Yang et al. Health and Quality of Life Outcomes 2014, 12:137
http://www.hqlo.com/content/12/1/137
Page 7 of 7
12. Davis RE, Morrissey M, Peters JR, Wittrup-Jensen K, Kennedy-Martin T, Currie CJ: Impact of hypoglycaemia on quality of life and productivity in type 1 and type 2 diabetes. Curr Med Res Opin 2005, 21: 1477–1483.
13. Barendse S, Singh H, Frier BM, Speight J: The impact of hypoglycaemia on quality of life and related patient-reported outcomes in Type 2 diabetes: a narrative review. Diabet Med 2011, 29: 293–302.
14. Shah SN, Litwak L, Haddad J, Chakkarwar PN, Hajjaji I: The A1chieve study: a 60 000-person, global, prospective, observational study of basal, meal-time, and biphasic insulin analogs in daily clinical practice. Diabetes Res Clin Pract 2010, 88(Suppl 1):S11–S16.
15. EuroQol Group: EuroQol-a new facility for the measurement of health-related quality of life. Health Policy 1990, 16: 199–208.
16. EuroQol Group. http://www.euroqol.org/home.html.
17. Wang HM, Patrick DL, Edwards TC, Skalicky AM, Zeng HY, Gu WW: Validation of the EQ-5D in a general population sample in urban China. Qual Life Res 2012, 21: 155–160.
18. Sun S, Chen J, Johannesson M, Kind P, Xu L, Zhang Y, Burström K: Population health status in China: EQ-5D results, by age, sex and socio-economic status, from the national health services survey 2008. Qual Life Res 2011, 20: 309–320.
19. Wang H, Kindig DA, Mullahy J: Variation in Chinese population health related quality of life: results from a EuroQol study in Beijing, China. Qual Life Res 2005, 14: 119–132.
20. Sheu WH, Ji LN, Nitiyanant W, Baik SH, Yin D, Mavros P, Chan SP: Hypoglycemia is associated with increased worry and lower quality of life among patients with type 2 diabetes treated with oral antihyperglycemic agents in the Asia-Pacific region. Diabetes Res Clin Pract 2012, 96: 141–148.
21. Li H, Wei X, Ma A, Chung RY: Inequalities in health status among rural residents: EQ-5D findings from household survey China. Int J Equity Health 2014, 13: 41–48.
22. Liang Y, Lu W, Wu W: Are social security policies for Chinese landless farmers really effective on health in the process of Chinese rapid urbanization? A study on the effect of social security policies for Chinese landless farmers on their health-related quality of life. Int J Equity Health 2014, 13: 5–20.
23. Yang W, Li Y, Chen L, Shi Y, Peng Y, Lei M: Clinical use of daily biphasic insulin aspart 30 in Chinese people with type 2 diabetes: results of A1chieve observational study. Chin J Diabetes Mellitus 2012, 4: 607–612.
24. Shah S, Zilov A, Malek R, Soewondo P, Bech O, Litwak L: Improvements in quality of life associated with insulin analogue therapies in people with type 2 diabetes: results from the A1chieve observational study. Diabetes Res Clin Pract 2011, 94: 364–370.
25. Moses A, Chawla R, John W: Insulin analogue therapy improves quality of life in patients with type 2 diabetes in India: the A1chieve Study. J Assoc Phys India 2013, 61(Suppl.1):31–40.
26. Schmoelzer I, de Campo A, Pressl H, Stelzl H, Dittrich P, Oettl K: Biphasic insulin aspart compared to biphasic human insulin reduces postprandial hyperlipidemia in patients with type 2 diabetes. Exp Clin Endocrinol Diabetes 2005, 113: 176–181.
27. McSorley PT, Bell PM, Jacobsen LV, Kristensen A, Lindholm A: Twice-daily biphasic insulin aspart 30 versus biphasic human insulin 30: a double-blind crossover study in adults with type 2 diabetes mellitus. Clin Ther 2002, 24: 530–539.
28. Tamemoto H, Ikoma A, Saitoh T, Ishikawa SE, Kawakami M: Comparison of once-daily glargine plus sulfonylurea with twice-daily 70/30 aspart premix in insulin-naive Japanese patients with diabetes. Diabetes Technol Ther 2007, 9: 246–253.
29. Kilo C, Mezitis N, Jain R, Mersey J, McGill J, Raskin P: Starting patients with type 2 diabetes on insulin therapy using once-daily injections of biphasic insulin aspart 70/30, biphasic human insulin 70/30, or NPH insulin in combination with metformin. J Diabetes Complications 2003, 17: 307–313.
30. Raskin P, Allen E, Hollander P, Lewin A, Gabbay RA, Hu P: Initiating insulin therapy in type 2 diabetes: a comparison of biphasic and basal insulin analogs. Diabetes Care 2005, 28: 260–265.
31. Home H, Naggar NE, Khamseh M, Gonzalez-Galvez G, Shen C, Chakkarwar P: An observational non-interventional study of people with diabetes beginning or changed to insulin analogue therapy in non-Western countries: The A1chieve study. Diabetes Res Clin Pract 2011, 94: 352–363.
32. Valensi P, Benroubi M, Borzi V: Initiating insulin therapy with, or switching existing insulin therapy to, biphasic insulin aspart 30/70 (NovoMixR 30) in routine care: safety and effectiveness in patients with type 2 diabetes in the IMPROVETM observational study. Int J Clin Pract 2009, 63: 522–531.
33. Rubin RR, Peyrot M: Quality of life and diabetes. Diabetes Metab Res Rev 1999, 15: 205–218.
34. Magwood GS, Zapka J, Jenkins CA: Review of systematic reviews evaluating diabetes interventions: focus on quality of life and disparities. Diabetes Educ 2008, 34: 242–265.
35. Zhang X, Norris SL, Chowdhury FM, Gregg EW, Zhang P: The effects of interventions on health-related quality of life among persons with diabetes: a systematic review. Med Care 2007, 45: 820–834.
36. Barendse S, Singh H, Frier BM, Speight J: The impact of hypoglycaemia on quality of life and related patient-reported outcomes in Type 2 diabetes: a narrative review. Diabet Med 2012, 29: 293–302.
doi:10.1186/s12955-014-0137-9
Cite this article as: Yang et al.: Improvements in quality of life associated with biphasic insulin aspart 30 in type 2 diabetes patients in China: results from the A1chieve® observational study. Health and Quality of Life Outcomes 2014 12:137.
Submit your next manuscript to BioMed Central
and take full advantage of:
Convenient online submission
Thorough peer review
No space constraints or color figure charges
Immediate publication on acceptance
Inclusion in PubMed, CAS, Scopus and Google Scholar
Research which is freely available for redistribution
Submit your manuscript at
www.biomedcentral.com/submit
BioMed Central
##########
Please copy only these lines, exactly: the first line of the records through the line containing "Page 7 of 7", ends included.

Yang et al. Health and Quality of Life Outcomes 2014, 12:137
http://www.hqlo.com/content/12/1/137
Page 7 of 7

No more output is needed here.